In Maryland, 1,000 displaced workers attending three community colleges are being trained for jobs as part of Gov. Martin O’malley’s campaign to make his state the nation’s “epicenter of cybersecurity.” So far, 120 participants have found jobs.
Some community college students in Massachusetts argue that a recent proposal by Gov. Deval Patrick to make workforce training a centerpiece of its two-year college system would limit options for lowincome students who may want to transfer to a four-year college.
“A lot of people use community colleges as a starting point in an academic career, and the shift to workforce development, in my opinion, would take that choice away,” says Cheryl O’connell, 30, one of about 150 students at Holyoke Community College to walk out of classes one day last month in protest.
‘Not an easy process’
As budgets get tighter, community colleges are making trade-offs. Baltimore City Community College last year cut or consolidated 44 programs so it could concentrate on cybertechnology and nursing.
“This is not an easy process,” says President Carolane Williams. “In the long run it’s going to be beneficial in terms of getting (students) through the pipeline so they can be marketable and employable.”
In the field of cybersecurity, colleges can’t seem to churn out graduates fast enough. Between 2009 and 2010, enrollments in community college programs soared 146%, to 4,617, according to Maryland-based Cyberwatch, a consortium of 47 community colleges and 41 universities with cybersecurity programs. Last year, the first year that the Bureau of Labor Statistics listed a job category for the profession — information security analyst — the unemployment rate was zero.
Yet there’s a hitch for community college students. Many sponsors at the competition are looking for bachelor’s degrees on applicants’ résumés. Of the nearly 700 cybersecurity jobs available at Northrop Grumman, for example, 90% require a four-year degree.

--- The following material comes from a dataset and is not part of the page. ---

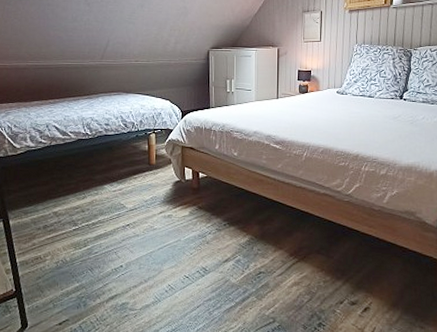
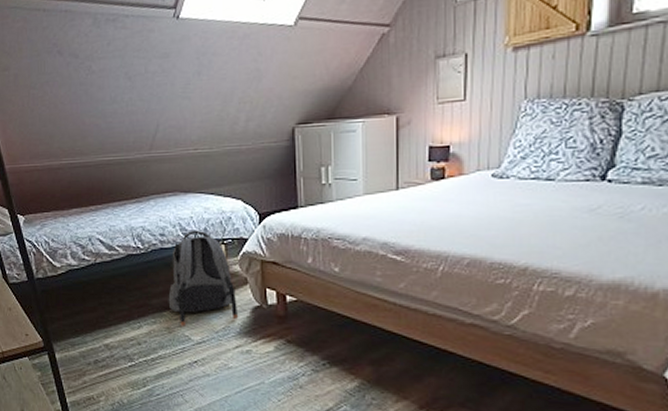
backpack: none [109,121,164,197] -> present [168,230,239,326]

A community college education can be enough for some jobs, says Diane Miller, Northrop Grumman’s head of operations for the company’s cybersecurity group, but “if you really want to move fast and ahead of your class, it really is about the four-year or the advanced degree.”
Cyberwatch director Casey O’brien, a community college professor and director of the regional competition, says many technical jobs could be filled by community college graduates, but the field is so new that some employers require a bachelor’s degree out of habit.
To make it easier for employers to find qualified candidates, CyberWatch is part of a national initiative to help employers identify which skills are required for a particular position. In many cases, those skills are technical.
And that’s where community colleges “can shine because the focus is on skills acquisition,” O’brien says. “They’re an untapped resource.”